- **PASSAGE TO READ**
How to get performance of Video processing application

Hi all,
It is all in the title. I want to test the performance of my video processing algorithm on CPU and GPU. I hae alreay developed my code on CPU and GPU and it works fine. Now I want to generate the results to do a comparison in name of frame per second (FPS) and GFLOPS.
Any help please
Thanks in advance

Hi k.sehairi,

You can take a look at https://devblogs.nvidia.com/how-implement-performance-metrics-cuda-cc/. Beside, there are several samples under ~/NVIDIA_CUDA-9.0_Samples/ on Jetson Platform after installing JetPack.

Hi vickyy,
Thanks for your reply
when I try to use #include <cuda_runtime.h> I get fatal error : cuda_runtime.h: No such file or directory
This is my code. Any help is very appreciated
Thanks in advance

// Background subtraction with Background=empty scene
    #include <opencv2/core/core.hpp>
    #include <opencv2/imgproc/imgproc.hpp>
    #include <opencv2/highgui/highgui.hpp>
    #include <opencv2/video/video.hpp>
    #include <opencv2/video/background_segm.hpp>
    #include "opencv2/gpu/gpu.hpp"
    #include "opencv2/opencv.hpp"

- **REQUIRED ACTION 1**
Retype the stored records, starting at their beginning and ending at the line containing "Kabler – Særtilbud". Omit the pictures from your copy.
- **REQUIRED ACTION 2**
Write what comes next in the forum thread on measuring the frame rate and GFLOPS of a video processing algorithm on CPU and GPU, picking up after the last line shown.

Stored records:
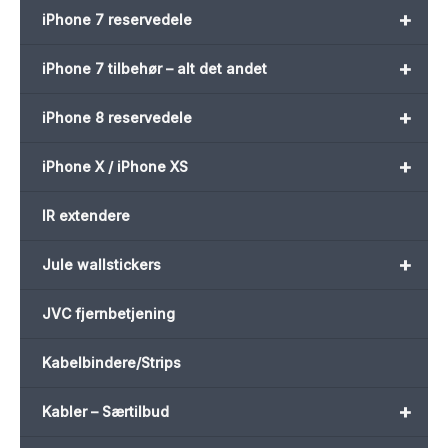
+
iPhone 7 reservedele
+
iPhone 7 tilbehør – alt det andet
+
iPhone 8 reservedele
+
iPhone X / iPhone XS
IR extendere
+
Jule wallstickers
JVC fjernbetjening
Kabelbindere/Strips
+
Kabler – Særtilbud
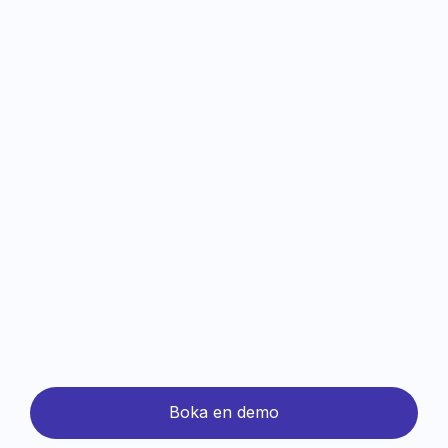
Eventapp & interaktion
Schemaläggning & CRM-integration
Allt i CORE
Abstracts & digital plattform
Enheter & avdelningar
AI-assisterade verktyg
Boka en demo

- **TASK OUTPUT 1**
+
iPhone 7 reservedele
+
iPhone 7 tilbehør – alt det andet
+
iPhone 8 reservedele
+
iPhone X / iPhone XS
IR extendere
+
Jule wallstickers
JVC fjernbetjening
Kabelbindere/Strips
+
Kabler – Særtilbud

- **TASK OUTPUT 2**
    #include <iostream>
    #include <sstream>
    #include <stdlib.h>
    #include <stdio.h>
    #include <string.h>
    #include <math.h>
    #include <GL/glew.h>
    #include <GL/freeglut.h>

    #include <stdio.h>
    #include <string>

// CUDA utilities and system includes
#include <cuda_runtime.h>
#include <cuda_gl_interop.h>

#include </usr/local/cuda-6.5/targets/armv7-linux-gnueabihf/include/helper_cuda.h>       // CUDA device initialization helper functions
#include <helper_cuda_gl.h>    // CUDA device + OpenGL initialization functions

// Shared Library Test Functions
#include <helper_functions.h>  // CUDA SDK Helper functions
#include <helper_cuda.h>      // includes for cuda initialization and error checking


//using namespace cv;
using namespace std;

int fpsCount = 0;        // FPS count for averaging
int fpsLimit = 1;        // FPS limit for sampling
unsigned int frameCount = 0;

void computeFPS()
{
    frameCount++;
    fpsCount++;

    if (fpsCount == fpsLimit)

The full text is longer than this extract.